Lilly's interest in archaeology brought him great recognition. In 1930 he began collecting native American artifacts indigenous to Indiana, and he played an important role in the Indiana Historical Society. Lilly's curiosity about Indiana's prehistoric past served as inspiration for his first book, Prehistoric Antiquities of Indiana (1937). The work was, according to his biographer James H. Madison, a significant attempt to develop "a chronological synthesis and taxonomy of prehistoric cultures in Indiana. " His most ambitious writing project, however, was as contributor to and sole financier of the book Walam Olum or Red Score: The Migration Legend of the Lenni Lenape or Delaware Indians (1954), an ethnological study of an indigenous Indiana tribe.
His appreciation of history led to the 1934 purchase and restoration of the William Conner property, an early-nineteenth-century homestead in Noblesville, Indiana, north of Indianapolis. Lilly's project emulated Henry Ford's Greenfield Village and John D. Rockefeller, Jr. 's, Williamsburg. Such restorations, he believed, could somehow replace something missing in the modern American character.
As he grew older, Lilly became less involved in company business. He traveled extensively. Stays at Lake Wawasee replenished his spirit and provided a source of solitude from which he renewed his strength. Woodworking and collecting valuable Chinese art also occupied his time, as did community service. Then Lilly began planning for his own death. He bequeathed his Indianapolis home to Indiana University for a presidential residence. Lilly's vast wealth, including company stock, bonds, real estate, and cash, was valued in excess of $165 million. Lilly willed his estate to his favorite institutions and charitable causes. Those receiving special consideration included the Indianapolis Museum of Art, Butler University, Wabash College, the Indiana Historical Society, the Children's Museum of Indianapolis, and the Lilly Endowment.

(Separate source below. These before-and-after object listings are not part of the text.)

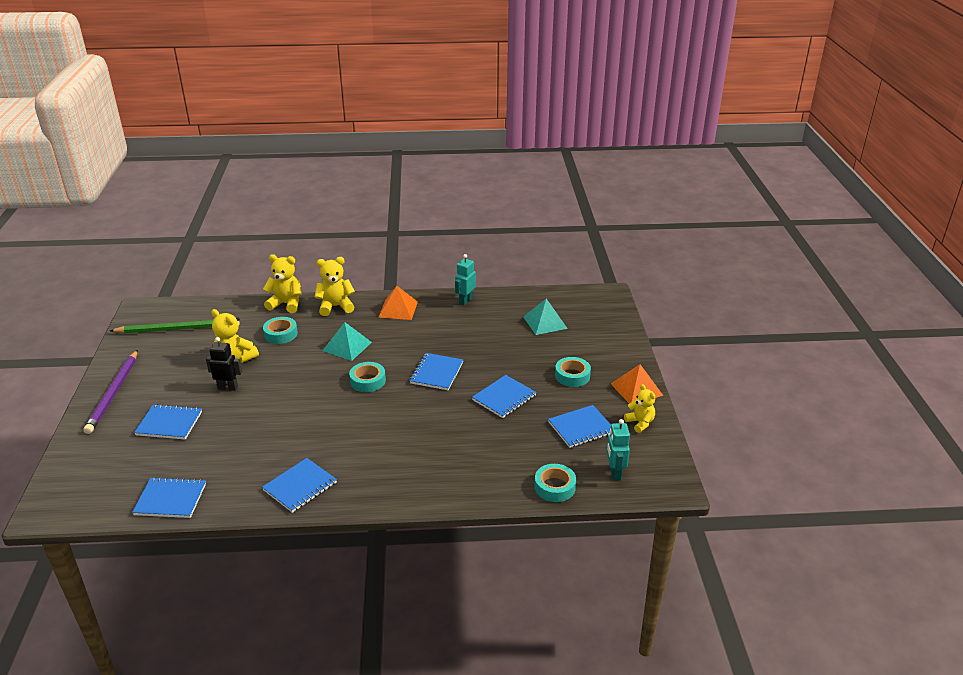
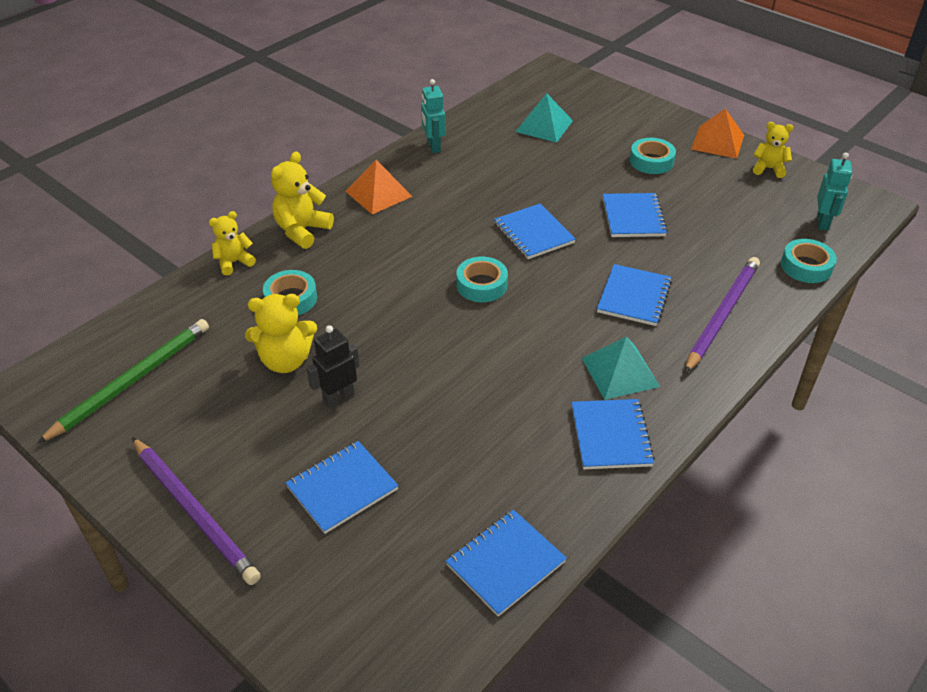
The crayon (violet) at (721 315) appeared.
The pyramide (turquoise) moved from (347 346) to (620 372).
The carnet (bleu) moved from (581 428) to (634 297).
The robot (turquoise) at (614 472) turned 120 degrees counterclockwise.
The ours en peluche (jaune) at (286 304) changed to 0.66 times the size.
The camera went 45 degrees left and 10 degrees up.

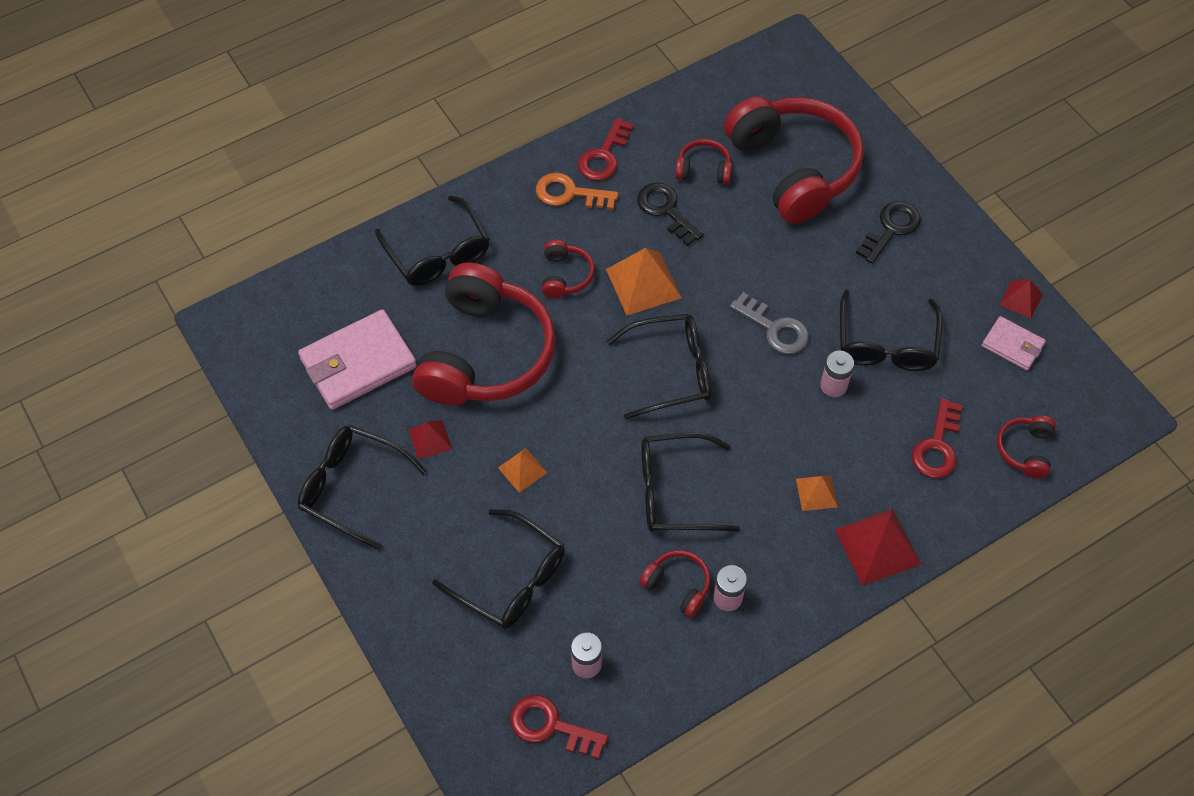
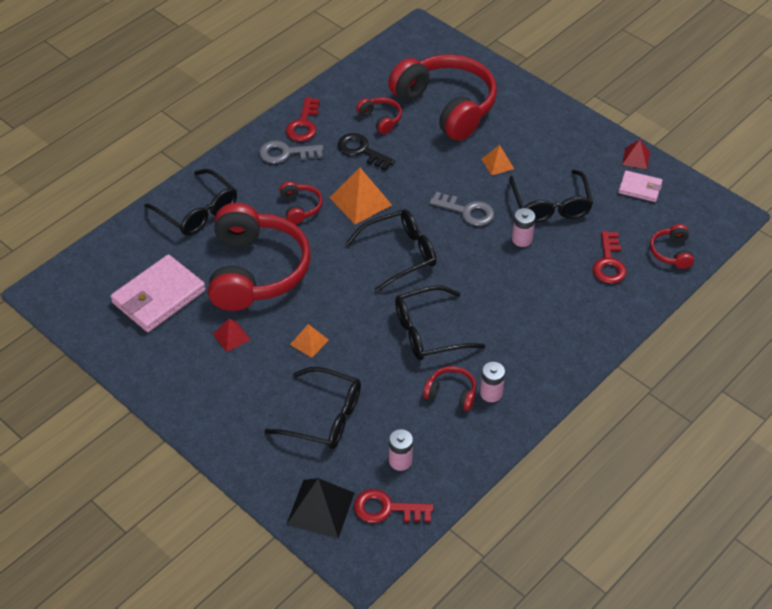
The lunettes (noir) at (352 487) disappeared.
The pyramide (rouge) at (877 546) disappeared.
The clé (noir) at (891 229) disappeared.
The pyramide (noir) at (320 508) appeared.
The pyramide (orange) moved from (816 492) to (497 163).
The clé (orange) at (569 193) became the clé (gris) at (286 153).
The casque audio (rouge) at (703 169) turned 60 degrees clockwise.
The camera went 15 degrees left and 10 degrees down.

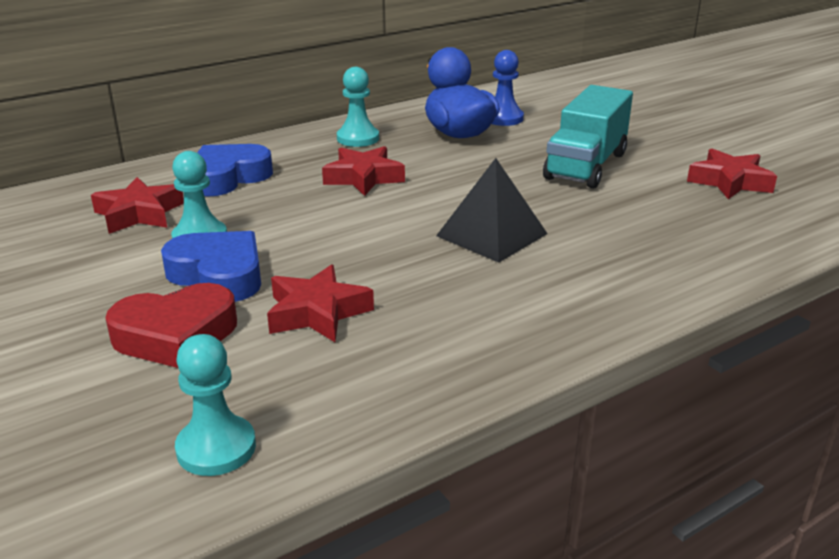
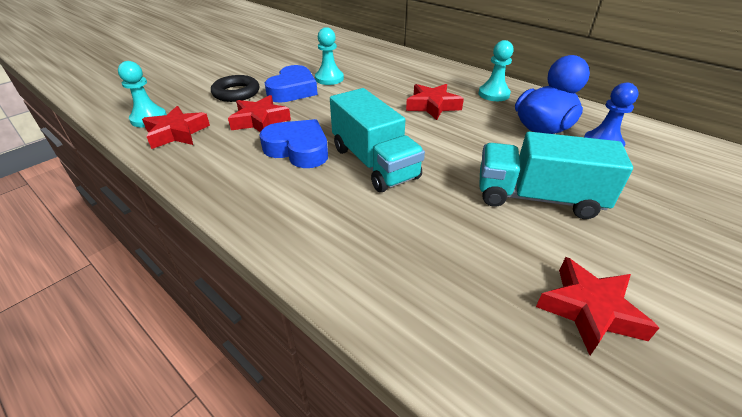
The étoile (rouge) moved from (139 213) to (177 133).
The cœur (bleu) moved from (228 177) to (298 149).
The cœur (rouge) at (176 335) was replaced by the anneau (noir) at (236 93).
The pyramide (noir) at (491 234) was replaced by the camion (turquoise) at (374 163).
The camera went 75 degrees right and 10 degrees up.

Lilly died in Indianapolis.
Achievements
Under his vision and leadership, Eli Lilly and Company grew from a successful, family-owned business into a modern corporation and industry leader. His first important contribution was a plan to produce multiple copies of manufacturing formulas through a blueprinting process, thus facilitating an increase in production. His development of a straight-line production system, which improved the company's manufacturing processes, transformed the company into a major force in the pharmaceutical industry. Under Lilly's leadership the company developed liver extract for the treatment of pernicious anemia in 1930. Lilly's accomplishments as president from 1932 through 1948 were reflected in the increase in aggregate sales from $13 million to $117 million. The company payroll expanded from 1, 700 to 6, 900 during the same period.

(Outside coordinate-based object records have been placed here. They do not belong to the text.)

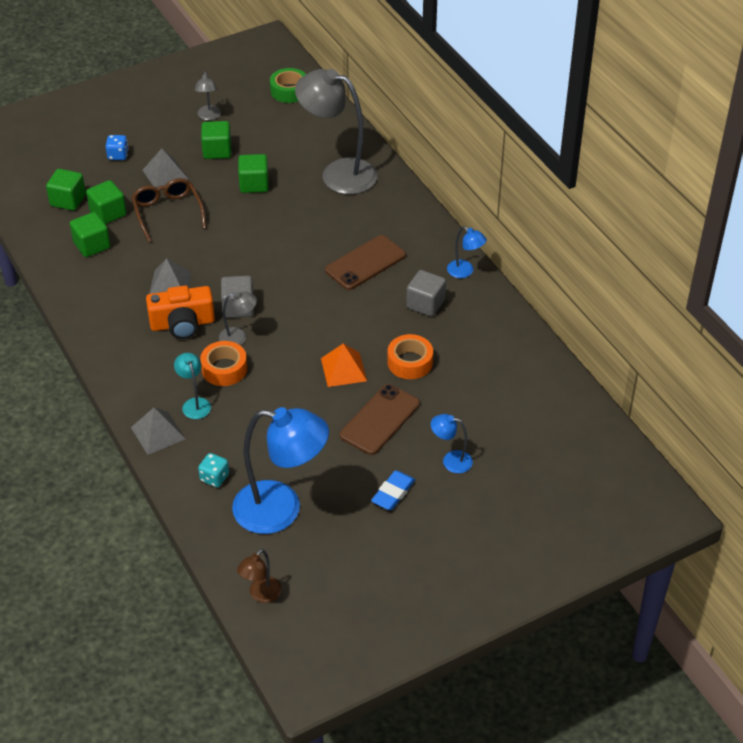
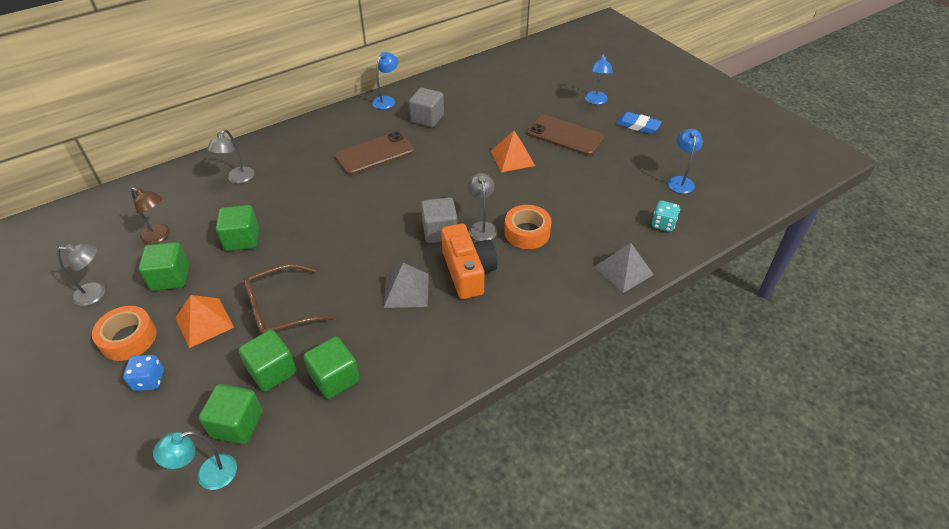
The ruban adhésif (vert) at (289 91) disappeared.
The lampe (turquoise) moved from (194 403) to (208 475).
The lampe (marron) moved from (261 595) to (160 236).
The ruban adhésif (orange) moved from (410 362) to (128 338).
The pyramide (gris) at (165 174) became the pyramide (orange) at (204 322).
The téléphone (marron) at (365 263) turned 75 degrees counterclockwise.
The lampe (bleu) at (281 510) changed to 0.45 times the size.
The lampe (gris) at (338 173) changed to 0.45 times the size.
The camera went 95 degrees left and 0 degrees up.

Lilly, a progressive Republican, remained active in state and national party politics.
Views
Lilly believed strongly that human beings have the capacity for self-improvement, provided they employ self-analysis. His monetary worth did not exceed his faith in humanity and his conviction that "the improvement of character in the world is the most important thing to accomplish. "
Connections
On August 29, 1907, Lilly married Evelyn Fortune, a childhood sweetheart. They had three children, two of whom died in infancy. The effects of Lilly's self-imposed work load in the 1920's and the failure of the Lillys to have another child led to their divorce in 1926. On November 27, 1927, he married Ruth Helen Allison, who had been his secretary. They had no children. Ruth Lilly died in 1973.